A Wilson prime is a prime number p such that p² divides (p−1)!+1. The first three Wilson Primes are 5, 13 and 563 and the fourth is larger than \$2×10^{13}\$. I was curious as to how much memory/processing power it would take to calculate the Wilson Primes using a brute force type method.

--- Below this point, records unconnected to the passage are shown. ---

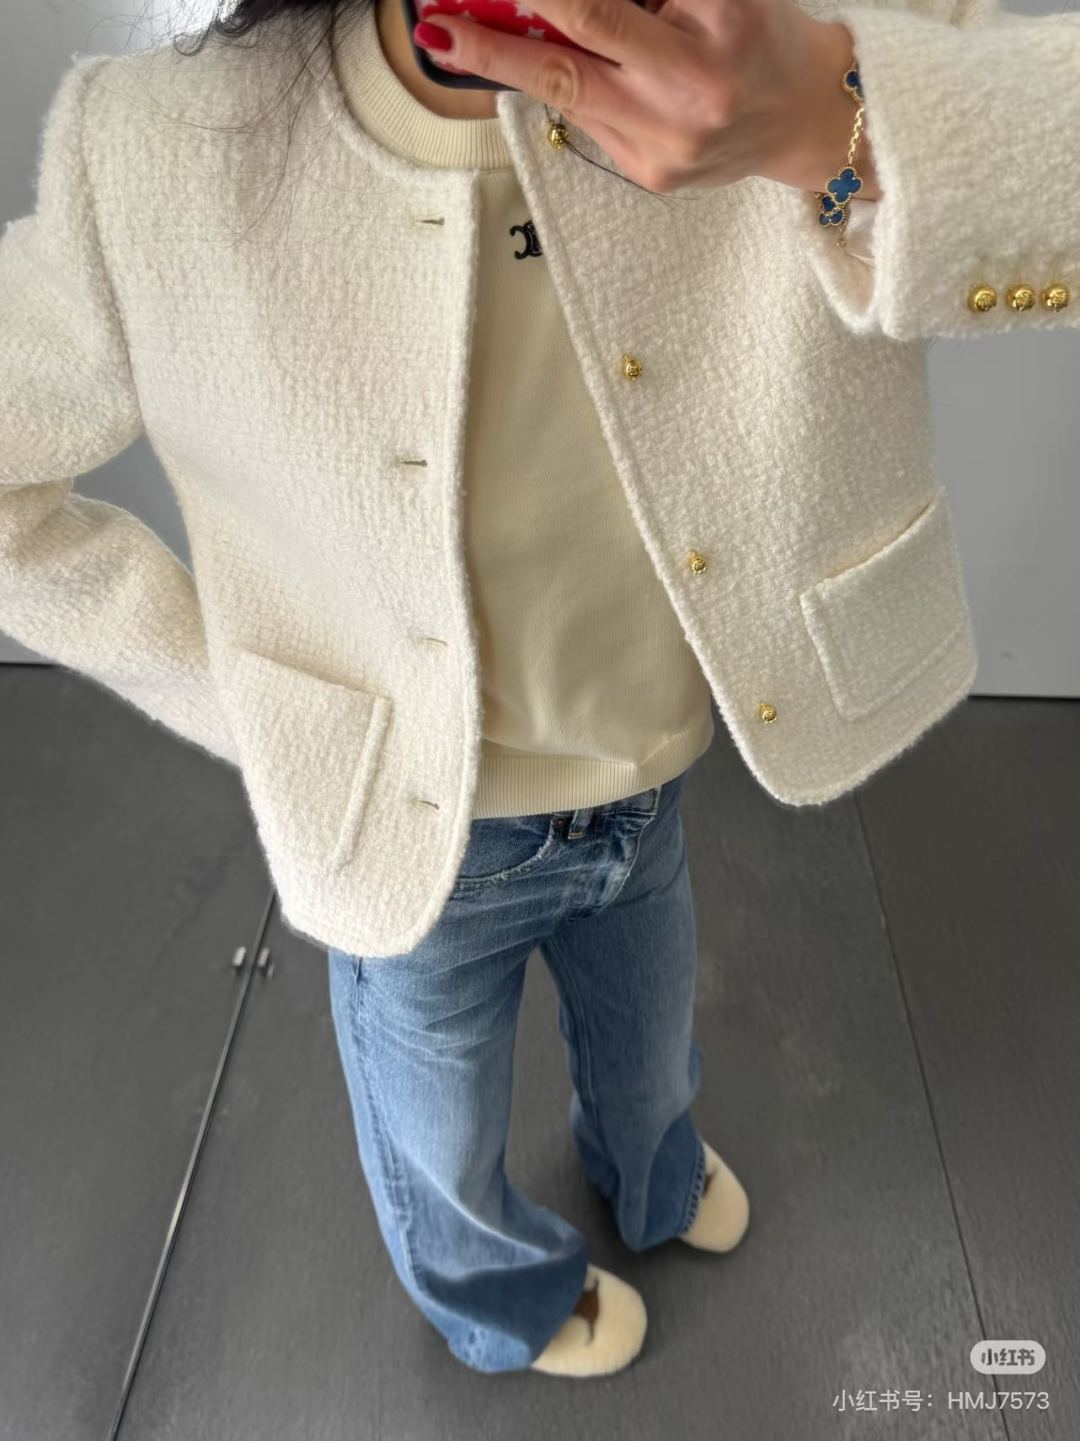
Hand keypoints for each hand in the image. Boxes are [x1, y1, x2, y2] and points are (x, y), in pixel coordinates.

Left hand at [414, 0, 877, 197]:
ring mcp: (669, 138)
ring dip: (500, 60)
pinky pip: (588, 121)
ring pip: (568, 90)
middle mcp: (693, 83)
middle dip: (501, 27)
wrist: (808, 118)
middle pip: (580, 40)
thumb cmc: (759, 37)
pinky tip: (528, 64)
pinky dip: (557, 84)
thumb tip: (552, 1)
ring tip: (450, 37)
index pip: (612, 0)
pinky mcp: (652, 172)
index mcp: (722, 19)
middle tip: (440, 14)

When I was coding this I kept efficiency in mind, and for this reason I used Stacks rather than Vectors.
#include <iostream>
#include <stack>
using namespace std;
stack<int> findPrimesUnder(int limit){ //stack is used for O(k) complexity where k is constant
stack<int> primes;
for(int i = 2; i <= limit; i++){
int numFactors = 0;
for(int j = i-1; j > 1; j--){//anything divided by itself is 1 so can be excluded for efficiency by subtracting 1 from i
//also, anything divided by 1 is itself so is excluded for efficiency;
if (float(i)/j == i/j){
numFactors++;
}
}
if(numFactors == 0)
primes.push(i);
}
return primes;
}
int factorial(int n){
if(n == 1){
return 1;
}
else{
return n*factorial(n-1);
}
}
int main(){
int limit;
cout << "Enter limit: "; cin >> limit;
stack<int> primes = findPrimesUnder(limit);
stack<int> wilsonPrimes;
bool descriptive = false;
while(!primes.empty()){
unsigned long long int firstWilsonCheck = (factorial(primes.top()-1)+1)/primes.top();//((p-1)! + 1)/p is always an int where p is prime
double secondWilsonCheck = double(firstWilsonCheck)/primes.top();
if(secondWilsonCheck == int(secondWilsonCheck))
wilsonPrimes.push(primes.top());
if(descriptive){
cout << "Prime: " << primes.top() << endl;
cout << "First Check: " << firstWilsonCheck << endl;
cout << "Second Check: " << secondWilsonCheck << endl;
cout << "------------------------" << endl;
}
primes.pop();
}
cout << "These are the Wilson Primes under " << limit << ":" << endl;
while(!wilsonPrimes.empty()){
cout << wilsonPrimes.top() << endl;
wilsonPrimes.pop();
}
return 0;
}
Output:
Enter limit: 100
These are the Wilson Primes under 100:
5
13
37
41
43
47
53
59
61
67
71
73
79
83
89
97
This code calculates the first two Wilson Primes fine (5 and 13), however it cannot calculate any after 13 because the numbers just get too big, I assume.
My questions are:
- How could this code be made to be more efficient?
- How can I increase precision on larger numbers?